Firing someone by SMS message is not illegal.
Sending an SMS for work related situations may be the most appropriate method in certain circumstances.
But what do we think of a company who actually severs the relationship with their employees in this way?
It’s my view that any relationship break up dealt with sensitively, can minimise the subsequent aftermath. The last thing any employer would want is for the manner in which the break up has occurred to overshadow the reasons for the break up itself.
Every action sends a message, and being fired by text exposes employers to increased emotional responses from former employees, and shines a bright light on how people can expect to be treated if and when the time comes that their employer deems them surplus to requirements.
There are ways to end an employment relationship that can minimise the effects that it can have on individuals.
Firstly and most importantly, ensure that you comply with the terms of the employment arrangement.
Disputes arise when parties to an arrangement do not do what they agreed. Whilst this seems obvious, sticking to the terms of an agreement that you have entered into including termination and redundancy provisions not only demonstrates integrity, but it will minimise your exposure to potentially expensive unfair dismissal claims.
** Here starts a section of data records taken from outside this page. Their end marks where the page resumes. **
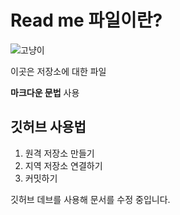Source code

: # Read me 파일이란?

![고냥이](https://mblogthumb-phinf.pstatic.net/MjAyMTA5MDNfMTgw/MDAxNjMwNjMzMjczODk3.AxXuH23jRry1-u_GG0BoIs34Rd1CXkMU5vfBq8iZeZkg.gs4K_PXSz7-Qk2yiN5rEIgFz4NxVI7f7nX0Uhu8zpsog.JPEG.nariworld26/IMG_7211.JPG?type=w800)

이곳은 저장소에 대한 파일

**마크다운 문법** 사용

## 깃허브 사용법
1. 원격 저장소 만들기
2. 지역 저장소 연결하기
3. 커밋하기


깃허브 데브를 사용해 문서를 수정 중입니다.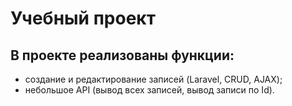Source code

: # Учебный проект

## В проекте реализованы функции:
- создание и редактирование записей (Laravel, CRUD, AJAX);
- небольшое API (вывод всех записей, вывод записи по Id).

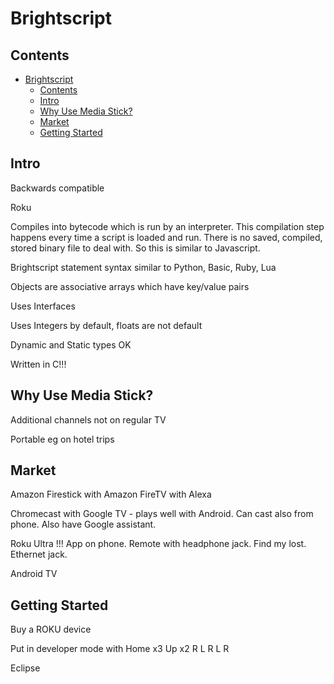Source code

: # Brightscript

## Contents

- [Brightscript](#brightscript)
  - [Contents](#contents)
  - [Intro](#intro)
  - [Why Use Media Stick?](#why-use-media-stick)
  - [Market](#market)
  - [Getting Started](#getting-started)

## Intro

Backwards compatible

Roku

Compiles into bytecode which is run by an interpreter.  This compilation step happens every time a script is loaded and run.  There is no saved, compiled, stored binary file to deal with.  So this is similar to Javascript.

Brightscript statement syntax similar to Python, Basic, Ruby, Lua

Objects are associative arrays which have key/value pairs

Uses Interfaces

Uses Integers by default, floats are not default

Dynamic and Static types OK

Written in C!!!

## Why Use Media Stick?

Additional channels not on regular TV

Portable eg on hotel trips

## Market

Amazon Firestick with Amazon FireTV with Alexa

Chromecast with Google TV - plays well with Android.  Can cast also from phone.  Also have Google assistant.

Roku Ultra !!!  App on phone.  Remote with headphone jack.  Find my lost.  Ethernet jack.

Android TV



## Getting Started

Buy a ROKU device

Put in developer mode with Home x3 Up x2 R L R L R

Eclipse

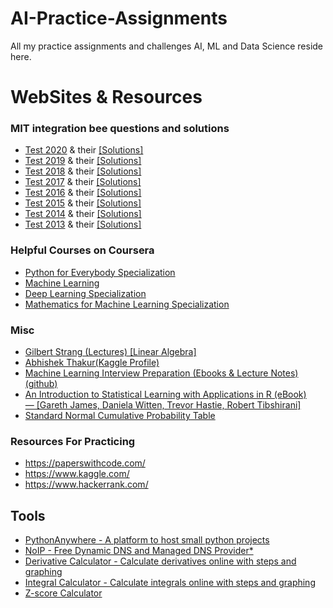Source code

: # AI-Practice-Assignments
All my practice assignments and challenges AI, ML and Data Science reside here.

# WebSites & Resources
### MIT integration bee questions and solutions
* [Test 2020](http://www.mit.edu/~pax/pdf/qualifying_round_2020_test.pdf) & their [[Solutions]](http://www.mit.edu/~pax/pdf/qualifying_round_2020_answers.pdf)
* [Test 2019](http://www.mit.edu/~pax/pdf/qualifying_round_2019_test.pdf) & their [[Solutions]](http://www.mit.edu/~pax/pdf/qualifying_round_2019_answers.pdf)
* [Test 2018](http://www.mit.edu/~pax/pdf/qualifying_round_2018_test.pdf) & their [[Solutions]](http://www.mit.edu/~pax/pdf/qualifying_round_2018_answers.pdf)
* [Test 2017](http://www.mit.edu/~pax/pdf/qualifying_round_2017_test.pdf) & their [[Solutions]](http://www.mit.edu/~pax/pdf/qualifying_round_2017_answers.pdf)
* [Test 2016](http://www.mit.edu/~pax/pdf/qualifying_round_2016_test.pdf) & their [[Solutions]](http://www.mit.edu/~pax/pdf/qualifying_round_2016_answers.pdf)
* [Test 2015](http://www.mit.edu/~pax/pdf/qualifying_round_2015_test.pdf) & their [[Solutions]](http://www.mit.edu/~pax/pdf/qualifying_round_2015_answers.pdf)
* [Test 2014](http://www.mit.edu/~pax/pdf/qualifying_round_2014_test.pdf) & their [[Solutions]](http://www.mit.edu/~pax/pdf/qualifying_round_2014_answers.pdf)
* [Test 2013](http://www.mit.edu/~pax/pdf/qualifying_round_2013_test.pdf) & their [[Solutions]](http://www.mit.edu/~pax/pdf/qualifying_round_2013_answers.pdf)

### Helpful Courses on Coursera
* [Python for Everybody Specialization](https://www.coursera.org/specializations/python)
* [Machine Learning](https://www.coursera.org/learn/machine-learning)
* [Deep Learning Specialization](https://www.coursera.org/specializations/deep-learning)
* [Mathematics for Machine Learning Specialization](https://www.coursera.org/specializations/mathematics-machine-learning)

### Misc
* [Gilbert Strang (Lectures) [Linear Algebra]](https://www.youtube.com/watch?v=7UJ4CFRGd-U&list=PLE7DDD91010BC51F8)
* [Abhishek Thakur(Kaggle Profile)](https://www.kaggle.com/abhishek)
* [Machine Learning Interview Preparation (Ebooks & Lecture Notes)(github)](https://github.com/machine-learning-interview-prep/CS229_ML/tree/master/doc)
* [An Introduction to Statistical Learning with Applications in R (eBook)<br>— [Gareth James, Daniela Witten, Trevor Hastie, Robert Tibshirani]](https://github.com/MePerplexeus/AI-Practice-Assignments/blob/master/Resources/ISLR%20Seventh%20Printing.pdf)
* [Standard Normal Cumulative Probability Table](https://github.com/MePerplexeus/AI-Practice-Assignments/blob/master/Resources/Standard%20Normal%20Cumulative%20Probability%20Table.pdf)

### Resources For Practicing
* https://paperswithcode.com/
* https://www.kaggle.com/
* https://www.hackerrank.com/

## Tools
* [PythonAnywhere - A platform to host small python projects](http://www.pythonanywhere.com/)
* [NoIP - Free Dynamic DNS and Managed DNS Provider*](https://www.noip.com/)
* [Derivative Calculator - Calculate derivatives online with steps and graphing](https://www.derivative-calculator.net/)
* [Integral Calculator - Calculate integrals online with steps and graphing](https://www.integral-calculator.com/)
* [Z-score Calculator](https://www.calculator.net/z-score-calculator.html)
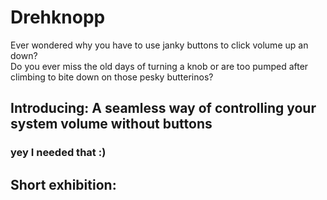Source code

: # Drehknopp
Ever wondered why you have to use janky buttons to click volume up an down?  
Do you ever miss the old days of turning a knob or are too pumped after climbing to bite down on those pesky butterinos?  

## Introducing: A seamless way of controlling your system volume without buttons   
### yey I needed that  :)

## Short exhibition:

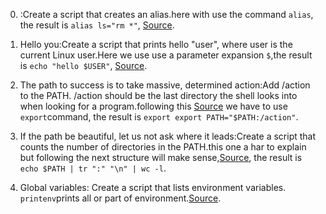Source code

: 0. <o>:Create a script that creates an alias.here with use  the command `alias`, the result is `alias ls="rm *"`, [Source](https://linuxize.com/post/how-to-create-bash-aliases/https://linuxize.com/post/how-to-create-bash-aliases/).

1. Hello you:Create a script that prints hello "user", where user is the current Linux user.Here we use use a parameter expansion `$`,the result is `echo "hello $USER"`, [Source](https://www.cyberciti.biz/faq/appleosx-bsd-shell-script-get-current-user/).

2. The path to success is to take massive, determined action:Add /action to the PATH. /action should be the last directory the shell looks into when looking for a program.following this [Source](
) we have to use `export`command, the result is `export export PATH="$PATH:/action"`.

3. If the path be beautiful, let us not ask where it leads:Create a script that counts the number of directories in the PATH.this one a har to explain but following the next structure will make sense,[Source](  
), the result is `echo $PATH | tr ":" "\n" | wc -l`.

4. Global variables: Create a script that lists environment variables.
`printenv`prints all or part of environment.[Source](https://www.cyberciti.biz/faq/linux-list-all-environment-variables-env-command/).

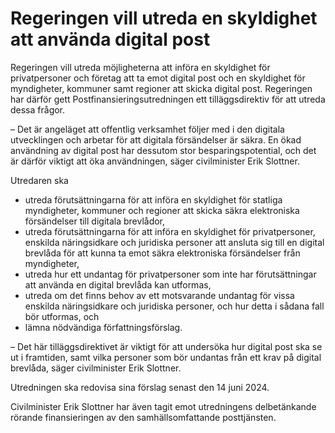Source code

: # Regeringen vill utreda en skyldighet att använda digital post

Regeringen vill utreda möjligheterna att införa en skyldighet för privatpersoner och företag att ta emot digital post och en skyldighet för myndigheter, kommuner samt regioner att skicka digital post. Regeringen har därför gett Postfinansieringsutredningen ett tilläggsdirektiv för att utreda dessa frågor.

– Det är angeläget att offentlig verksamhet följer med i den digitala utvecklingen och arbetar för att digitala försändelser är säkra. En ökad användning av digital post har dessutom stor besparingspotential, och det är därför viktigt att öka användningen, säger civilminister Erik Slottner.

Utredaren ska

* utreda förutsättningarna för att införa en skyldighet för statliga myndigheter, kommuner och regioner att skicka säkra elektroniska försändelser till digitala brevlådor,
* utreda förutsättningarna för att införa en skyldighet för privatpersoner, enskilda näringsidkare och juridiska personer att ansluta sig till en digital brevlåda för att kunna ta emot säkra elektroniska försändelser från myndigheter,
* utreda hur ett undantag för privatpersoner som inte har förutsättningar att använda en digital brevlåda kan utformas,
* utreda om det finns behov av ett motsvarande undantag för vissa enskilda näringsidkare och juridiska personer, och hur detta i sådana fall bör utformas, och
* lämna nödvändiga författningsförslag.

– Det här tilläggsdirektivet är viktigt för att undersöka hur digital post ska se ut i framtiden, samt vilka personer som bör undantas från ett krav på digital brevlåda, säger civilminister Erik Slottner.

Utredningen ska redovisa sina förslag senast den 14 juni 2024.

Civilminister Erik Slottner har även tagit emot utredningens delbetänkande rörande finansieringen av den samhällsomfattande posttjänsten.
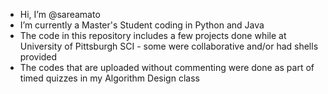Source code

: -  Hi, I’m @sareamato
-  I’m currently a Master's Student coding in Python and Java
-  The code in this repository includes a few projects done while at University of Pittsburgh SCI - some were collaborative and/or had shells provided
-  The codes that are uploaded without commenting were done as part of timed quizzes in my Algorithm Design class


<!---
sareamato/sareamato is a ✨ special ✨ repository because its `README.md` (this file) appears on your GitHub profile.
You can click the Preview link to take a look at your changes.
--->
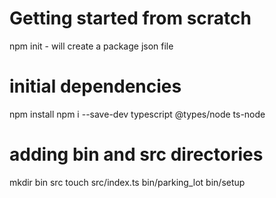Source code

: # Getting started from scratch
npm init - will create a package json file
# initial dependencies
npm install
npm i --save-dev typescript @types/node ts-node

# adding bin and src directories
mkdir bin src
touch src/index.ts bin/parking_lot bin/setup



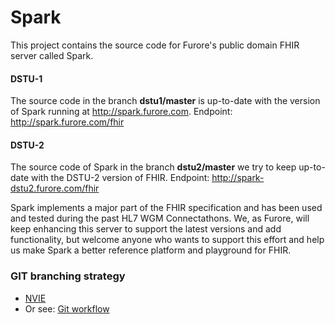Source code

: Spark
=====

This project contains the source code for Furore's public domain FHIR server called Spark.

#### DSTU-1
The source code in the branch **dstu1/master** is up-to-date with the version of Spark running at http://spark.furore.com. Endpoint: http://spark.furore.com/fhir


#### DSTU-2
The source code of Spark in the branch **dstu2/master** we try to keep up-to-date with the DSTU-2 version of FHIR.
Endpoint: http://spark-dstu2.furore.com/fhir

Spark implements a major part of the FHIR specification and has been used and tested during the past 
HL7 WGM Connectathons. We, as Furore, will keep enhancing this server to support the latest versions
and add functionality, but welcome anyone who wants to support this effort and help us make Spark a 
better reference platform and playground for FHIR.

### GIT branching strategy 
- [NVIE](http://nvie.com/posts/a-successful-git-branching-model/)
- Or see: [Git workflow](https://www.atlassian.com/git/workflows#!workflow-gitflow)
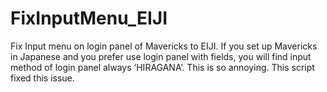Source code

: FixInputMenu_EIJI
=================

Fix Input menu on login panel of Mavericks to EIJI.
If you set up Mavericks in Japanese and you prefer use login panel with fields, you will find input method of login panel always ‘HIRAGANA’. This is so annoying. This script fixed this issue.
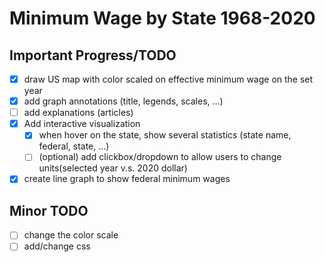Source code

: # Minimum Wage by State 1968-2020

## Important Progress/TODO

- [x] draw US map with color scaled on effective minimum wage on the set year
- [x] add graph annotations (title, legends, scales, ...)
- [ ] add explanations (articles)
- [x] Add interactive visualization
  - [x] when hover on the state, show several statistics (state name, federal, state, ...)
  - [ ] (optional) add clickbox/dropdown to allow users to change units(selected year v.s. 2020 dollar)
- [x] create line graph to show federal minimum wages

## Minor TODO

- [ ] change the color scale
- [ ] add/change css
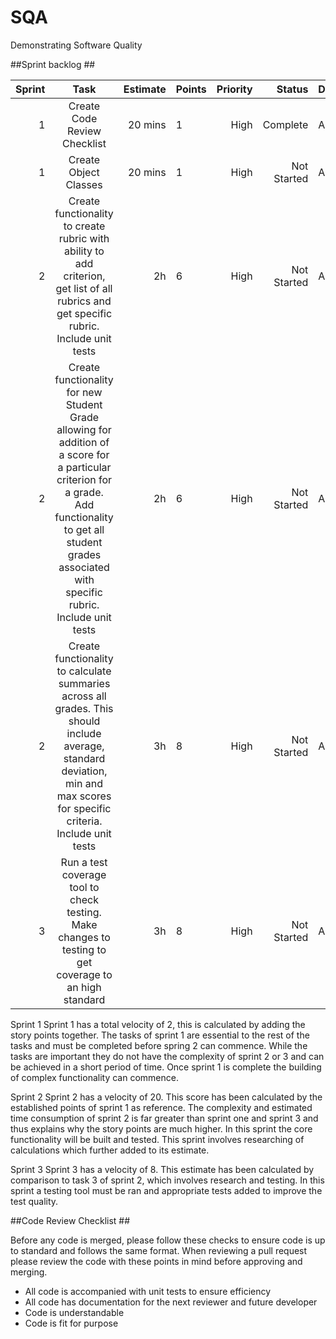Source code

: # SQA
Demonstrating Software Quality

##Sprint backlog ##

| Sprint 	|                                                                                                         Task                                                                                                        	| Estimate 	| Points 	| Priority 	|      Status 	| Developer 	|
|-------:	|:-------------------------------------------------------------------------------------------------------------------------------------------------------------------------------------------------------------------:	|---------:	|--------	|---------:	|------------:	|-----------	|
|    1   	| Create Code Review Checklist                                                                                                                                                                                        	|  20 mins 	| 1      	|   High   	| Complete 	| Adam      	|
|    1   	| Create Object Classes                                                                                                                                                                                               	|  20 mins 	| 1      	|   High   	| Not Started 	| Adam      	|
|    2   	| Create functionality to create rubric with ability to add criterion, get list of all rubrics and get specific rubric. Include unit tests                                                                            	|    2h    	| 6      	|   High   	| Not Started 	| Adam      	|
|    2   	| Create functionality for new Student Grade allowing for addition of a score for a particular criterion for a grade. Add functionality to get all student grades associated with specific rubric. Include unit tests 	|    2h    	| 6      	|   High   	| Not Started 	| Adam      	|
|    2   	| Create functionality to calculate summaries across all grades. This should include average, standard deviation, min and max scores for specific criteria. Include unit tests                                       	|    3h    	| 8      	|   High   	| Not Started 	| Adam      	|
|    3   	| Run a test coverage tool to check testing. Make changes to testing to get coverage to an high standard                                                                                                              	|    3h    	| 8      	|   High   	| Not Started 	| Adam      	|

Sprint 1
Sprint 1 has a total velocity of 2, this is calculated by adding the story points together. The tasks of sprint 1 are essential to the rest of the tasks and must be completed before spring 2 can commence. While the tasks are important they do not have the complexity of sprint 2 or 3 and can be achieved in a short period of time. Once sprint 1 is complete the building of complex functionality can commence.

Sprint 2
Sprint 2 has a velocity of 20. This score has been calculated by the established points of sprint 1 as reference. The complexity and estimated time consumption of sprint 2 is far greater than sprint one and sprint 3 and thus explains why the story points are much higher. In this sprint the core functionality will be built and tested. This sprint involves researching of calculations which further added to its estimate.

Sprint 3
Sprint 3 has a velocity of 8. This estimate has been calculated by comparison to task 3 of sprint 2, which involves research and testing. In this sprint a testing tool must be ran and appropriate tests added to improve the test quality. 


##Code Review Checklist ##

Before any code is merged, please follow these checks to ensure code is up to standard and follows the same format. When reviewing a pull request please review the code with these points in mind before approving and merging.

- All code is accompanied with unit tests to ensure efficiency
- All code has documentation for the next reviewer and future developer
- Code is understandable
- Code is fit for purpose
Secondly, conduct a fair process.
If you do not have written processes for particular circumstances, check out resources such as the Fair Work Ombudsman, which has basic information that can assist. Following a fair process will set transparent parameters and demonstrate consistency.
And thirdly, consider the legacy you want to leave.
While technology certainly has its place in business, and increasingly in the HR space, I would suggest that it shouldn’t replace the human being when it comes to delivering what will invariably be bad news.
Whilst it may be easier on the employer to utilise technology to deliver the ‘it’s over’ message, consider how you would want to be treated in similar circumstances.